As marijuana use continues to become decriminalized across the United States, doctors, researchers and patients are pushing to make it an accepted part of cancer treatments.
The new film Weed the People, executive-produced by Ricki Lake, follows families as they discover the benefits of marijuana for their child’s cancer and chemotherapy.
“When your kid’s got cancer, the rulebook goes out the window,” the mom of an elementary school-aged kid says in the trailer. “I wouldn’t feel right if I didn’t explore everything that there was.”
One researcher explains that the federal government is in a catch-22, because it will not allow further research on the benefits of cannabis against cancer because there’s not enough research. But doctors are seeing the benefits.
“It’s the same as any other drug,” says one doctor. “There are chemical compounds in the plant that interact with the cells in our body, and have certain reactions. There’s enough research for me to know that one, it happens to be a very safe medication, and two, it works. Why as a society are we denying people the use of something that I have seen over and over and over again be helpful?”

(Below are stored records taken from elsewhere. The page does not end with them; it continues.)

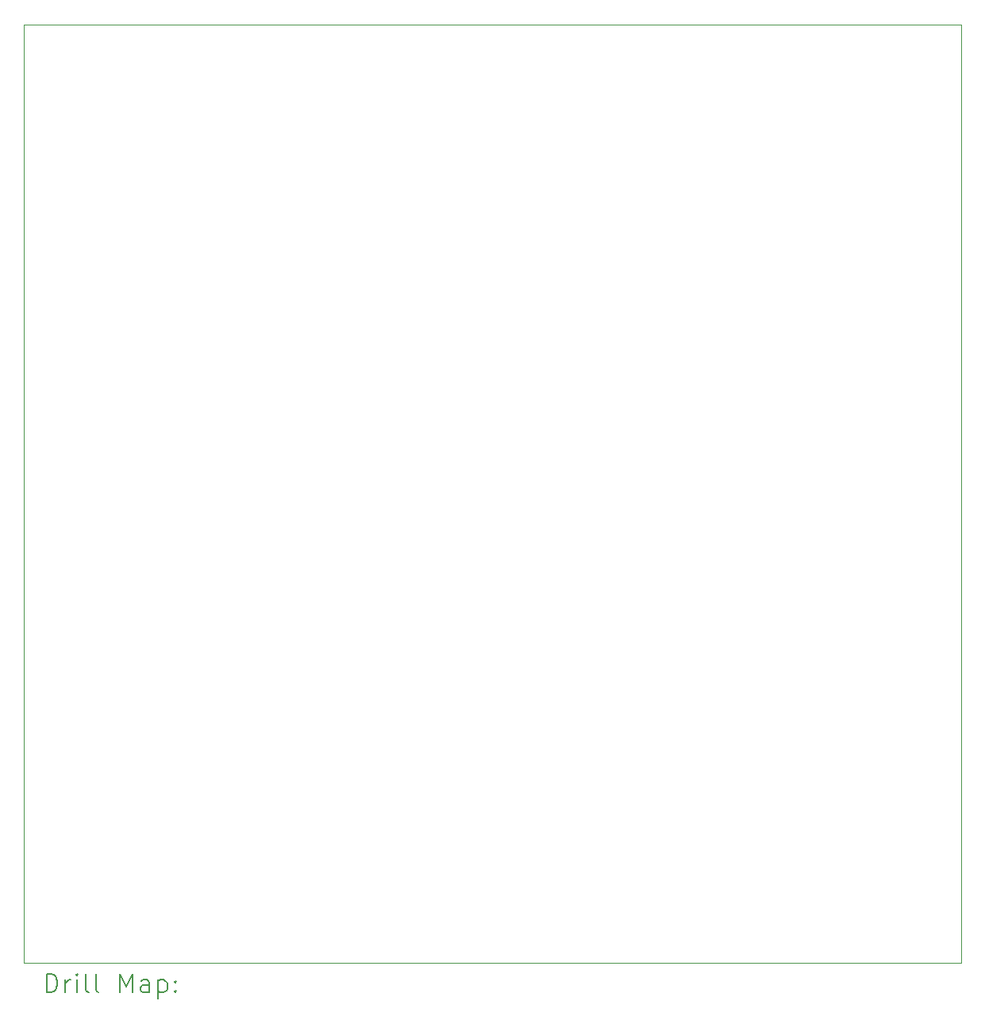
<source format=gbr>
%TF.GenerationSoftware,KiCad,Pcbnew,7.0.1*%
%TF.CreationDate,2023-08-23T10:04:30+02:00*%
%TF.ProjectId,K_IO_brd,4b5f494f-5f62-4726-942e-6b696361645f,rev?*%
%TF.SameCoordinates,Original*%
%TF.FileFunction,Drillmap*%
%TF.FilePolarity,Positive*%
%FSLAX45Y45*%
G04 Gerber Fmt 4.5, Leading zero omitted, Abs format (unit mm)*
G04 Created by KiCad (PCBNEW 7.0.1) date 2023-08-23 10:04:30*
%MOMM*%
%LPD*%
G01*
G04 APERTURE LIST*
%ADD10C,0.100000*%
%ADD11C,0.200000*%
G04 APERTURE END LIST*
D10*
X11000000Y-6000000D02*
X21000000Y-6000000D01*
X21000000Y-16000000D01*
X11000000Y-16000000D01*
X11000000Y-6000000D01*
D11*
X11242619Y-16317524D02*
X11242619Y-16117524D01*
X11242619Y-16117524D02*
X11290238Y-16117524D01*
X11290238Y-16117524D02*
X11318809Y-16127048D01*
X11318809Y-16127048D02*
X11337857Y-16146095D01*
X11337857Y-16146095D02*
X11347381Y-16165143D01*
X11347381Y-16165143D02*
X11356905Y-16203238D01*
X11356905Y-16203238D02*
X11356905Y-16231809D01*
X11356905Y-16231809D02*
X11347381Y-16269905D01*
X11347381Y-16269905D02*
X11337857Y-16288952D01*
X11337857Y-16288952D02*
X11318809Y-16308000D01*
X11318809Y-16308000D02*
X11290238Y-16317524D01*
X11290238Y-16317524D02*
X11242619Y-16317524D01*
X11442619Y-16317524D02*
X11442619Y-16184190D01*
X11442619Y-16222286D02*
X11452143Y-16203238D01*
X11452143Y-16203238D02*
X11461667Y-16193714D01*
X11461667Y-16193714D02*
X11480714Y-16184190D01*
X11480714Y-16184190D02*
X11499762Y-16184190D01*
X11566428Y-16317524D02*
X11566428Y-16184190D01*
X11566428Y-16117524D02*
X11556905Y-16127048D01*
X11556905Y-16127048D02*
X11566428Y-16136571D01*
X11566428Y-16136571D02*
X11575952Y-16127048D01*
X11575952Y-16127048D02*
X11566428Y-16117524D01*
X11566428Y-16117524D02*
X11566428Y-16136571D01*
X11690238Y-16317524D02*
X11671190Y-16308000D01*
X11671190Y-16308000D02*
X11661667Y-16288952D01*
X11661667Y-16288952D02*
X11661667Y-16117524D01*
X11795000Y-16317524D02*
X11775952Y-16308000D01*
X11775952Y-16308000D02*
X11766428Y-16288952D01*
X11766428Y-16288952D02*
X11766428Y-16117524D01*
X12023571Y-16317524D02*
X12023571Y-16117524D01*
X12023571Y-16117524D02*
X12090238Y-16260381D01*
X12090238Y-16260381D02*
X12156905Y-16117524D01*
X12156905Y-16117524D02*
X12156905Y-16317524D01*
X12337857Y-16317524D02*
X12337857Y-16212762D01*
X12337857Y-16212762D02*
X12328333Y-16193714D01*
X12328333Y-16193714D02*
X12309286Y-16184190D01*
X12309286Y-16184190D02*
X12271190Y-16184190D01*
X12271190Y-16184190D02*
X12252143Y-16193714D01*
X12337857Y-16308000D02*
X12318809Y-16317524D01*
X12318809Y-16317524D02*
X12271190Y-16317524D01*
X12271190Y-16317524D02*
X12252143Y-16308000D01*
X12252143Y-16308000D02*
X12242619Y-16288952D01*
X12242619Y-16288952D02*
X12242619Y-16269905D01*
X12242619Y-16269905D02*
X12252143Y-16250857D01*
X12252143Y-16250857D02*
X12271190Y-16241333D01*
X12271190Y-16241333D02*
X12318809Y-16241333D01*
X12318809Y-16241333D02*
X12337857Y-16231809D01*
X12433095Y-16184190D02*
X12433095Y-16384190D01*
X12433095Y-16193714D02*
X12452143Y-16184190D01*
X12452143Y-16184190D02*
X12490238Y-16184190D01*
X12490238Y-16184190D02*
X12509286Y-16193714D01*
X12509286Y-16193714D02*
X12518809Y-16203238D01*
X12518809Y-16203238D02*
X12528333Y-16222286D01*
X12528333Y-16222286D02*
X12528333Y-16279428D01*
X12528333Y-16279428D02*
X12518809Y-16298476D01*
X12518809Y-16298476D02*
X12509286Y-16308000D01*
X12509286Y-16308000D02*
X12490238Y-16317524D01*
X12490238Y-16317524D02*
X12452143Y-16317524D01*
X12452143Y-16317524D02*
X12433095Y-16308000D01*
X12614048Y-16298476D02*
X12623571Y-16308000D01*
X12623571Y-16308000D02*
X12614048Y-16317524D01*
X12614048Y-16317524D02*
X12604524Y-16308000D01*
X12604524Y-16308000D02*
X12614048Y-16298476D01*
X12614048Y-16298476D02*
X12614048Y-16317524D01*
X12614048Y-16193714D02*
X12623571Y-16203238D01*
X12623571Y-16203238D02*
X12614048Y-16212762D01*
X12614048Y-16212762D02*
X12604524Y-16203238D01*
X12604524Y-16203238D02*
X12614048Y-16193714D01*
X12614048Y-16193714D02*
X12614048Y-16212762D01*
M02*

</source>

One mom adds that doctors are putting her son on all kinds of addictive medicines — from fentanyl to methadone — that left him with an opioid dependency. She instead switched him to cannabis.
“I started reading about the anti-tumor properties of cannabis oil,” she says. “It’s all about supporting the side effects, and helping the chemo to do its job. I just find it staggering that with the billions of dollars that is spent on cancer research, that the medicine we rely on is made in somebody’s kitchen.”
“The whole drug reform issue is a human rights issue at its core,” adds one researcher.